Utah League of Cities and Towns

Making Life BETTER

Congressman Jason Chaffetz (R) – Bill Issues April 2012

Please describe a bill or an issue you are working on that directly impacts Utah’s cities and towns.

Enactment of the Bonneville Unit Clean Hydropower Facilitation Act (HR 460) would allow for the development of 50 megawatts of clean and renewable hydropower. The citizens of South Utah Valley would primarily benefit from the influx of power to the energy grid. Federal taxpayers also stand to gain from annual fees power developers would be required to pay.

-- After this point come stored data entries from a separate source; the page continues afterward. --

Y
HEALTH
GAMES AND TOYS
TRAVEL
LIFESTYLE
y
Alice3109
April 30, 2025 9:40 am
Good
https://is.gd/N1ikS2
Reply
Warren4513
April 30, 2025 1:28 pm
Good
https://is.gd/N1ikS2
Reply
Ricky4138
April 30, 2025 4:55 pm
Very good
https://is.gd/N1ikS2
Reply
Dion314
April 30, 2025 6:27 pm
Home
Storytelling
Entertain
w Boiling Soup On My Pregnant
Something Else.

The hydropower facilities would be located on the Diamond Fork Unit of the Central Utah Project. The Central Utah Project is a system of dams, pipelines and tunnels that transports water from the eastern mountains of Utah to the Wasatch front population centers. The Diamond Fork System transports water from Strawberry Reservoir to Utah and Salt Lake Valley. Massive amounts of energy are generated on the Diamond Fork System as the water flows downhill from the mountains to the east. Currently, energy dissipaters are scattered throughout the pipeline to slow the flow and disperse the energy. Under HR 460, the operators would be able to replace dissipaters with turbines, allowing the currently wasted energy to be converted into electricity.

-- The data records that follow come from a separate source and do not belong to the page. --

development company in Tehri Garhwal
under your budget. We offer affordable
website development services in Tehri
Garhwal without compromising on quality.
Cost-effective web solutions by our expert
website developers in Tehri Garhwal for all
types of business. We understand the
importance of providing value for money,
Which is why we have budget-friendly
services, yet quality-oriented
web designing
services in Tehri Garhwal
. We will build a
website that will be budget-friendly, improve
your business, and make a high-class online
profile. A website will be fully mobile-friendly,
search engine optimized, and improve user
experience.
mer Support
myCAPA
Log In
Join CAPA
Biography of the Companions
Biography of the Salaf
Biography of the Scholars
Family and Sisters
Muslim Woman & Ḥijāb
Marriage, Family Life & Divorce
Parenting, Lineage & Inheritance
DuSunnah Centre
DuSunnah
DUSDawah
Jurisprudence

An existing Department of Interior regulation inhibits hydropower development on the Diamond Fork System. This regulation requires power developers to pay a $161 million sunk-construction cost prior to development. According to the non-partisan Congressional Budget Office, the requirement makes power development unlikely. HR 460 would waive the requirement to pay the sunk cost. With or without HR 460, the $161 million will never be repaid – but without HR 460, the benefits of clean hydropower and will never be realized.

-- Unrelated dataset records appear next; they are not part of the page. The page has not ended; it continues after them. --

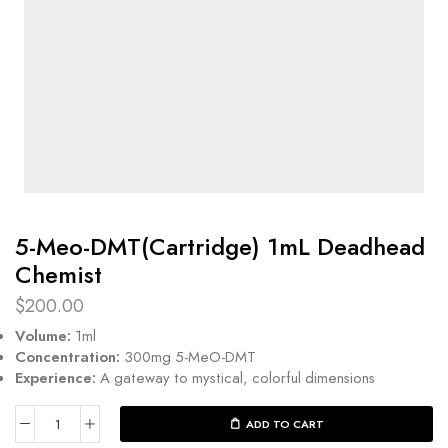
5-Meo-DMT(Cartridge) 1mL Deadhead
Chemist
$
200.00
Volume:
1ml
Concentration:
300mg 5-MeO-DMT
Experience:
A gateway to mystical, colorful dimensions
ADD TO CART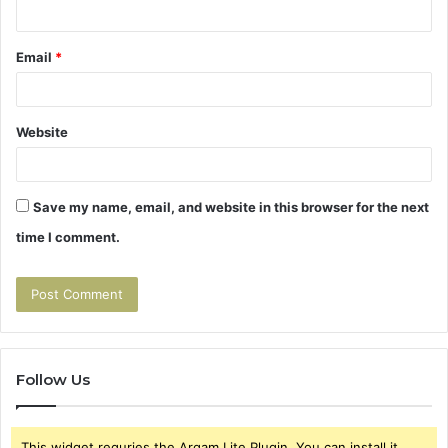
Email
*
Website
Save my name, email, and website in this browser for the next
time I comment.
Follow Us
This widget requries the Arqam Lite Plugin, You can install it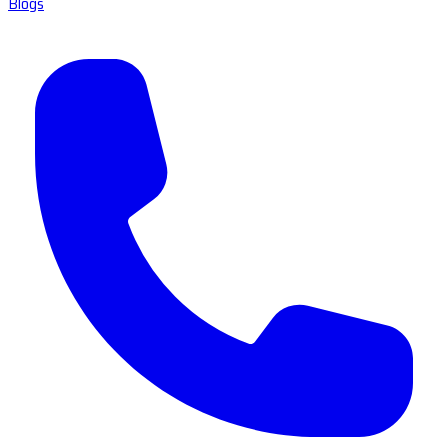
Blogs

Once this regulation is removed, power developing entities would apply for the right to develop power on the Diamond Fork System. The developer would be determined based on a competitive and public process governed by the Department of Interior. The developing entity would then be required to pay the Department of Interior annual fees for use of the federal infrastructure. The Congressional Budget Office expects these fees to generate $2 million in revenue for the US Treasury over a 10-year period.

The Bonneville Unit Clean Hydropower Facilitation Act provides for low-cost, clean, renewable and emissions-free hydroelectricity while utilizing existing federal facilities. This benefits Utah power users, the environment, and taxpayers. The House Committee on Natural Resources will discuss the merits of HR 460 in a Congressional Hearing Tuesday April 17, 2012.